At least once a day I hear someone reference the War on Women. 2012 has been a particularly difficult year to have a vagina. Wanting affordable access to family planning makes us sluts. Not wanting to be mothers until we are ready means we are going to hell. And don’t even get me started on the scientific “facts” that “prove” you can’t get knocked up from rape.

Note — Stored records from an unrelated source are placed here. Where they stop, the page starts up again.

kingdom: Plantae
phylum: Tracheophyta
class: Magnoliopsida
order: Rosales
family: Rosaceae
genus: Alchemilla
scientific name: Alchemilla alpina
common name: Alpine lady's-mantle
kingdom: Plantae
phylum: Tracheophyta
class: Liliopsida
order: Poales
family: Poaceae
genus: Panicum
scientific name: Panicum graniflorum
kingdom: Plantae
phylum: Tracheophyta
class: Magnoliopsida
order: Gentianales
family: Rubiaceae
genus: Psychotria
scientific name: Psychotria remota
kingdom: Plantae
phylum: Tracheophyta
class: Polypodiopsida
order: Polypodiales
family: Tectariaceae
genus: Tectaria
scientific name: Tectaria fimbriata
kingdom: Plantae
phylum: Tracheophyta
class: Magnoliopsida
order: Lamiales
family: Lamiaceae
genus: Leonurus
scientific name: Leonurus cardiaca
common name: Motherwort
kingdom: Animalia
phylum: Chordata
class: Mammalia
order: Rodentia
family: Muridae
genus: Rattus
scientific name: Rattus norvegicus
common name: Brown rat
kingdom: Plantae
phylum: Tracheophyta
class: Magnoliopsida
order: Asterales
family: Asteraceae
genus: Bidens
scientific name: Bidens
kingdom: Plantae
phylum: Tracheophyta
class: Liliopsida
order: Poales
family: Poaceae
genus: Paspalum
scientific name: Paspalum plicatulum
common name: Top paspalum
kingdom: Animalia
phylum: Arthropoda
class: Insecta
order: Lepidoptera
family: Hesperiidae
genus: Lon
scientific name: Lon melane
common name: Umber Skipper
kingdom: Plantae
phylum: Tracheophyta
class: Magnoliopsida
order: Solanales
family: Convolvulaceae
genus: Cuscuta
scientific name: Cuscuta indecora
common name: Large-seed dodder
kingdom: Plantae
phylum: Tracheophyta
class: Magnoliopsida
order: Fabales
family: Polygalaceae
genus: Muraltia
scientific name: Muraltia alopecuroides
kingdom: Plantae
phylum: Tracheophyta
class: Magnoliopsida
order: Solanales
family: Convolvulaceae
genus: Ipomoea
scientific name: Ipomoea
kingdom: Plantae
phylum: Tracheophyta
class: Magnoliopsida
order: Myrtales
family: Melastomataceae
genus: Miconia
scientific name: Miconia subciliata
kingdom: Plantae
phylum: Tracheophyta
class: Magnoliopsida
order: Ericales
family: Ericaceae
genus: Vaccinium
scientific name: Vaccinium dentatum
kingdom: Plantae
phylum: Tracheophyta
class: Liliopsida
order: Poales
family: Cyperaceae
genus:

The irony isn’t lost on me that most of the people making these kinds of statements into a microphone are old, rich, white men. One of my best friends is a very Christian conservative. We greatly disagree on a woman’s right to choose. But even she concedes that we live in a country that doesn’t support motherhood (aka paid maternity leave, affordable day care, access to decent prenatal care for everybody) in comparison to other developed nations.
It doesn’t help that while the nation is waging a war against my body, SO AM I. For the past five years I have tried a variety of remedies to make my womb SIT DOWN and SHUT UP. From the cysts, to the pain, to the bloating, to the side effects, something always seems to be amiss. There is no perfect solution. I don’t want anything implanted in me like I’m a Russian spy. The Nuvaring scares the hell out of me. And the patch is a pinky tan color that just screams I WAS MADE SOLELY FOR WHITE PEOPLE. They can make a clear nicotine patch for smokers, but I’m stuck with this piece of shit:
Inevitably I gave up the search and went on the pill like everyone else. Except something is wrong with that too. I never take it at the same time. Sometimes I forget. And when I take it, it’s a daily depressing reminder that I’m not in a relationship. Yay!
After talking with my doctor and my OBGYN friends about my options, it was glaringly obvious what I should do.
Get an IUD.
Mom, if you are reading this, I promise you that IUDs have changed since the 70s and I’m not going to die from an unheard of infection. Also, the Surgeon General says that tampons are ok. Thanks! Love you.
It seems completely counterintuitive to stick something into your uterus so nothing will stick in your uterus. And the price tag doesn’t help. Basically, it’s like sticking a Marc by Marc Jacobs purse up your pussy. A Marc by Marc Jacobs purse that lasts for 5 years only. Did I get ripped off? It is what it is.
Today as I laid on my back spread eagle, I knew I was making the right decision. I don’t want a baby right now. No other method works for me. It’s actually cheaper for the average user once you add up 60 copayments for bcp and Plan B.
As I exited the doctor’s office, I felt crampy yet confident!
And then I started to cry.
WTF? I looked down at the little card the nurse had given me.
Next replacement: August 27, 2017.
2017. 2017! I will be fucking 34 years old.
That card was concrete evidence that the life I pictured for myself is completely not going to happen. I will not be the 30 year old mother of 2 living in a 3 story house who works even though she doesn’t have to because her amazingly attractive husband brings home the bacon. I will be the 30 year old who is thinking about having roommates again because she can’t manage to pay off her student loan on an artist/public servant salary. I will be the 31 year old woman who still wouldn’t want to get pregnant even if she met the perfect man so she won’t have to depend on someone else 100%, just in case things don’t work out.
I mourn the vision I had of myself. There’s just a wide discrepancy between who I thought I would be and who I am. I knew I had those feelings when it came to my career, but not when it came to my cunt.
I can’t blame Paul Ryan for the War on Women that I have within myself. Really it’s the War on Woman, because the rules in my head apply to me alone. The war that expects me to do everything, all at once, like yesterday. Today I made the right decision. I want to live a healthy life without constantly thinking about my reproductive organs and how they could ruin my life.
But until my IUD can do for my worry what it is doing for my womb (preventing unwanted things from sticking) I will be stuck with that image of something I have failed to become.
Even though I’m not even sure if I ever really, truly wanted it in the first place.